Syed, who has a full beard, appeared in court wearing a white long-sleeved shirt, dark tie and traditional Muslim skullcap.

When Phinn ordered guards to “remove his shackles,” Syed’s supporters burst into applause in the courtroom.

Phinn gave the state 30 days to decide whether to seek a new trial or close the case.

Out of court, Baltimore state attorney Marilyn Mosby welcomed the judge’s ruling as Syed stepped outside, greeted with cheers, and was shown in a waiting car before being driven away.

“We are not yet declaring Adnan Syed’s innocence,” Mosby told reporters. “We declare that in the interests of fairness and justice he is entitled to a new trial.”

Maryland Attorney General Brian E. Frosh called Mosby’s allegations “false.”

“Neither the state attorney Mosby nor anyone in her office bothered to consult the assistant state attorney who prosecuted the case or anyone in my office about these alleged violations,” Frosh said in a statement. “The file in this case has been made available to the defense several times.”

Maryland prosecutors last week asked for Syed’s conviction to be revoked, leaving the victim’s family stunned.

Lee’s brother, Young Lee, wept during his virtual court hearing Monday, wondering how this turn of events unfolded.

“I’ve lived with this for over 20 years, and every day when I think it’s over, when I think it’s over or it’s over, it always comes back,” he told the court via Zoom. “And it’s not just me. It’s killing me, and it’s killing my mother.”

Steve Kelly, a lawyer for Lee’s family, asked Phinn to postpone Monday’s proceedings by seven days so that Lee’s brother could attend and address the court.

The family was not given enough time and did not have a lawyer to make a decision about appearing in court, Kelly said.

“It is outrageous to suggest that the prosecution has been sufficiently informed under these circumstances,” Kelly told the court. “My client is not a lawyer and has not been advised by a lawyer about his rights and to act accordingly.”

But Phinn said the family, represented by Lee’s brother in California, could easily jump on Zoom to address the court. She gave the brother a 30-minute reprieve to get to a computer so he could dial in to the hearing.

“I was a bit taken aback,” Lee told the court. “I always thought the state was on my side, but out of nowhere I hear that there is a motion to lift the verdict, and I honestly thought I felt betrayed.”

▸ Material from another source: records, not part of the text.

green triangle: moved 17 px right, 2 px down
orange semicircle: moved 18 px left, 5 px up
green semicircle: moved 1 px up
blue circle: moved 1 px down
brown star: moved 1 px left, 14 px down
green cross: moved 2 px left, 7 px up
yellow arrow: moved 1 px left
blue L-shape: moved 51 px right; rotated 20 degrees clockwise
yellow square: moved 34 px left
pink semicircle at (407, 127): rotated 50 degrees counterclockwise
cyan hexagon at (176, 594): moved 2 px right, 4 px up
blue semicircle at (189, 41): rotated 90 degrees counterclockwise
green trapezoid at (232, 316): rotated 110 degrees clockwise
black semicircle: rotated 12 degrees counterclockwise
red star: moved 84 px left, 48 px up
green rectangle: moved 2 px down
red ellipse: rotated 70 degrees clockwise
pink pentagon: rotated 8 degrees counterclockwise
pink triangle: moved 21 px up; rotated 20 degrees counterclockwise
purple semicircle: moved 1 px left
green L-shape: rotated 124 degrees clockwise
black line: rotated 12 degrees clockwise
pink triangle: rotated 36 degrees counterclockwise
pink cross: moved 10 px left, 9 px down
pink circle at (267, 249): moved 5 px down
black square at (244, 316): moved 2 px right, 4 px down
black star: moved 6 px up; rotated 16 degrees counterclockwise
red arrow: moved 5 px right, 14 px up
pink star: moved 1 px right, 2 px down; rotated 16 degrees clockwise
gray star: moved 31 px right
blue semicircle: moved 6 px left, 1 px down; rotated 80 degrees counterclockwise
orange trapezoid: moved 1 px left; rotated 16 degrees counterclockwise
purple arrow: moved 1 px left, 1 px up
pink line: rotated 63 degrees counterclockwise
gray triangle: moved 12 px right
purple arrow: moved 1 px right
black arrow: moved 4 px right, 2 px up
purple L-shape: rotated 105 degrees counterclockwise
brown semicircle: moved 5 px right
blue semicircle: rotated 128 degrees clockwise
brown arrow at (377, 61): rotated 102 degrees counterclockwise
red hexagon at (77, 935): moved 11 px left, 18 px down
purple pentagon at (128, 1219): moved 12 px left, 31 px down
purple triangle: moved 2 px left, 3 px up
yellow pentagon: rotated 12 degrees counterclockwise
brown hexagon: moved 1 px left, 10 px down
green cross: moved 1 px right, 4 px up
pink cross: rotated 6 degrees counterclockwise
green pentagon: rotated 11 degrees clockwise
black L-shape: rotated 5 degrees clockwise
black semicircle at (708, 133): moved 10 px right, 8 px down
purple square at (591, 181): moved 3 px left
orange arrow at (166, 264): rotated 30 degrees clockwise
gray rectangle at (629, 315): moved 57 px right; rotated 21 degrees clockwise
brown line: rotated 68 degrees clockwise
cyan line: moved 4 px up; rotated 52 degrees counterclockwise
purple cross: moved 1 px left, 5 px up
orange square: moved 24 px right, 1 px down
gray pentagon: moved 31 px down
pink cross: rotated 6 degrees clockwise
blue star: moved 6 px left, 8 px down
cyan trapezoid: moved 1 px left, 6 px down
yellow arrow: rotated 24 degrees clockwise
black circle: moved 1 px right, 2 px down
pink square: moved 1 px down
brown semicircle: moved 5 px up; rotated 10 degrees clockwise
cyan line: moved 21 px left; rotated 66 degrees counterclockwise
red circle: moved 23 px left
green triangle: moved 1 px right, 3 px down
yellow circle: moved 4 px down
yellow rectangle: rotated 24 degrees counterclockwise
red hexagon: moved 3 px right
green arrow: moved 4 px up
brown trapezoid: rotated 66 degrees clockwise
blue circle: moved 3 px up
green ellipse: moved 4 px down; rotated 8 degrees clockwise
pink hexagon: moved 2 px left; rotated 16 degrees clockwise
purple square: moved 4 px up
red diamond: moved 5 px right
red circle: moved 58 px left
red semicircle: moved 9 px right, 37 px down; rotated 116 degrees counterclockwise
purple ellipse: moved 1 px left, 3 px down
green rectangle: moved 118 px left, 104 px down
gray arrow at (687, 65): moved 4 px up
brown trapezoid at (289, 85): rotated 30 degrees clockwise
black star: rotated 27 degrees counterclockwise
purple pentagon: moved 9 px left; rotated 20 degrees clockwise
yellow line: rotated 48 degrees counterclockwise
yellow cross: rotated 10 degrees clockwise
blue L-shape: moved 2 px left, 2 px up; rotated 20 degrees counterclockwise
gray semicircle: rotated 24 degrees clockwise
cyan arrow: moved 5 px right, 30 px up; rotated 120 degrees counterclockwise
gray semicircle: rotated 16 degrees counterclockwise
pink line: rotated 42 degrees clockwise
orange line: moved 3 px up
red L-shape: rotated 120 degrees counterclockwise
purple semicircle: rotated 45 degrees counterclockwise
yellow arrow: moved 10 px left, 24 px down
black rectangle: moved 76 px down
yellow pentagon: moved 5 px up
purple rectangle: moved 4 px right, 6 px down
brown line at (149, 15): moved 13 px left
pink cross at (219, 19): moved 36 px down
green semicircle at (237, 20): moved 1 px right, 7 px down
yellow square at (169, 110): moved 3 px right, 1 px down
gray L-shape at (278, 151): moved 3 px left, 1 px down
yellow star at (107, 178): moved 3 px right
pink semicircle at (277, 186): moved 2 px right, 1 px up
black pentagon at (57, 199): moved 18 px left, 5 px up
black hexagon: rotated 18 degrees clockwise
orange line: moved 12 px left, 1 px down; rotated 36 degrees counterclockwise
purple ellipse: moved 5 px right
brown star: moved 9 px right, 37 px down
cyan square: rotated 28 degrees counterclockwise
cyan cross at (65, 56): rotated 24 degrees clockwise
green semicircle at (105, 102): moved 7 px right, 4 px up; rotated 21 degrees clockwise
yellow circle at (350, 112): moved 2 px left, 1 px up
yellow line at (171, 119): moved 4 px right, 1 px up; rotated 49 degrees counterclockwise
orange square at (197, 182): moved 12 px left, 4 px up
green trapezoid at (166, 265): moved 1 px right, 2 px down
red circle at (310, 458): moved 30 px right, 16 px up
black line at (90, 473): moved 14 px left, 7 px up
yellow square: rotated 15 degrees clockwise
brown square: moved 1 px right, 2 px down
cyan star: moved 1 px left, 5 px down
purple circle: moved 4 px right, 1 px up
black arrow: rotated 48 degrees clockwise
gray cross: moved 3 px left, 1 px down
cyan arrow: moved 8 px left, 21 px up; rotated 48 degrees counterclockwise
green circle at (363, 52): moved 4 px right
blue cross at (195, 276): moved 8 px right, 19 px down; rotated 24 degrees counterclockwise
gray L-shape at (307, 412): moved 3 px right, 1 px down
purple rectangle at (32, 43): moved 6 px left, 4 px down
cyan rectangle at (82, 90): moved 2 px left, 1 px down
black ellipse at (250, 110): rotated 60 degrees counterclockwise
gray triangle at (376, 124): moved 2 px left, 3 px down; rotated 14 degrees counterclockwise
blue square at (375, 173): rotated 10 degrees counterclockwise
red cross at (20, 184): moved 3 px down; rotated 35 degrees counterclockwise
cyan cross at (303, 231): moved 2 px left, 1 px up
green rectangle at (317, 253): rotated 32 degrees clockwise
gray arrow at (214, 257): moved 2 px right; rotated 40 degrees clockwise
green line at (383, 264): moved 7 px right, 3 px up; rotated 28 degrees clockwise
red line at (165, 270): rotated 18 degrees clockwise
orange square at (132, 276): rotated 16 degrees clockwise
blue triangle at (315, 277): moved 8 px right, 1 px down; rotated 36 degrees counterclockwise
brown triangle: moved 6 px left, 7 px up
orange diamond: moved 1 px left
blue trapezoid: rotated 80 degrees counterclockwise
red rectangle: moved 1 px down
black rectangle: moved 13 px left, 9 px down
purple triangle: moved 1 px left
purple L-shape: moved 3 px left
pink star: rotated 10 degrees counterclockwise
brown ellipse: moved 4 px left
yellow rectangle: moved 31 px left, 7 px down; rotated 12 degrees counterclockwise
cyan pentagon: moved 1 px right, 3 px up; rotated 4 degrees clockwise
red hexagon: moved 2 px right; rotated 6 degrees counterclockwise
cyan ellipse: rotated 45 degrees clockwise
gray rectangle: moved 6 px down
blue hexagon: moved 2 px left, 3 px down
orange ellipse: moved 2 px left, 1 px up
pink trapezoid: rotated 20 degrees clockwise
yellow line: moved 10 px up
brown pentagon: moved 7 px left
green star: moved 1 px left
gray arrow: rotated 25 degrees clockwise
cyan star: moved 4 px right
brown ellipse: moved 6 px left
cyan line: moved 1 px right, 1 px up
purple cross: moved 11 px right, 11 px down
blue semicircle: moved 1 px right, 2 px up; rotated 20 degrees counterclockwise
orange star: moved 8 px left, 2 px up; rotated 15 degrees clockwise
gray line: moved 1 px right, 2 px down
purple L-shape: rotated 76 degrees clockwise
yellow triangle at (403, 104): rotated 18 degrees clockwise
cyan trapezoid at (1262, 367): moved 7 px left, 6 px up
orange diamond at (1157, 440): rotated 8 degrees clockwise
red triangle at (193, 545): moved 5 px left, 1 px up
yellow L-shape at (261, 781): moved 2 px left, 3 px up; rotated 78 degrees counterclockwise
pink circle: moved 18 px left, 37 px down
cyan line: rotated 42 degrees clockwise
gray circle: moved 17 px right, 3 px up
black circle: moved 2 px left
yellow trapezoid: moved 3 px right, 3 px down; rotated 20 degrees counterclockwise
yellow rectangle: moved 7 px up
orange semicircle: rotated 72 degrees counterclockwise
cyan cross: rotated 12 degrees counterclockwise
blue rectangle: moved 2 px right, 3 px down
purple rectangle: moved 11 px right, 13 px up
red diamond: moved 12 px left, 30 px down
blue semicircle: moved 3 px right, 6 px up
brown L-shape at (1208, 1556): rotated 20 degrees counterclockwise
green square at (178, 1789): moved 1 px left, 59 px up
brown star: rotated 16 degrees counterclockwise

Hae Min Lee was 18 when she was murdered in 1999. Her body was found buried in Baltimore’s Leakin Park.

Syed, now 42, was sentenced to life behind bars in 2000 and his case gained national exposure through the 2014 podcast “Series.”

The true-crime series was the brainchild of radio producer Sarah Koenig, a former Baltimore Sun reporter, who spent more than a year digging into Syed’s case, reporting her findings in near-real time in hour-long segments. The 12-episode podcast won a Peabody Award and was transformative in popularizing podcasts for a wide audience.

The podcast’s official Twitter account said Koenig was in court on Monday and a new episode of the series would be available on Tuesday.

Prosecutors had relied on mobile phone data that seemed to indicate that Syed was near the park where Lee’s body was found. But they are now questioning “unreliable cell tower data” used in Syed’s trial and want to look into “two alternative suspects”.

“These suspects were known persons at the time of the investigation of the case and not properly excluded,” the prosecutor said last week.

Syed’s legal team has maintained that the mobile data used against him was unreliable because carrier AT&T had said it only determined where outgoing calls came from, not incoming calls. The mobile evidence used against Syed focused on his phone’s incoming calls, meaning his general location around the time Lee disappeared could not be verified.

Syed’s defense has also long questioned a key account of the couple’s classmate, Jay Wild, who testified that he was with Syed when he buried her body in the park.

Julia Jester reported from Baltimore and David K. Li from New York City.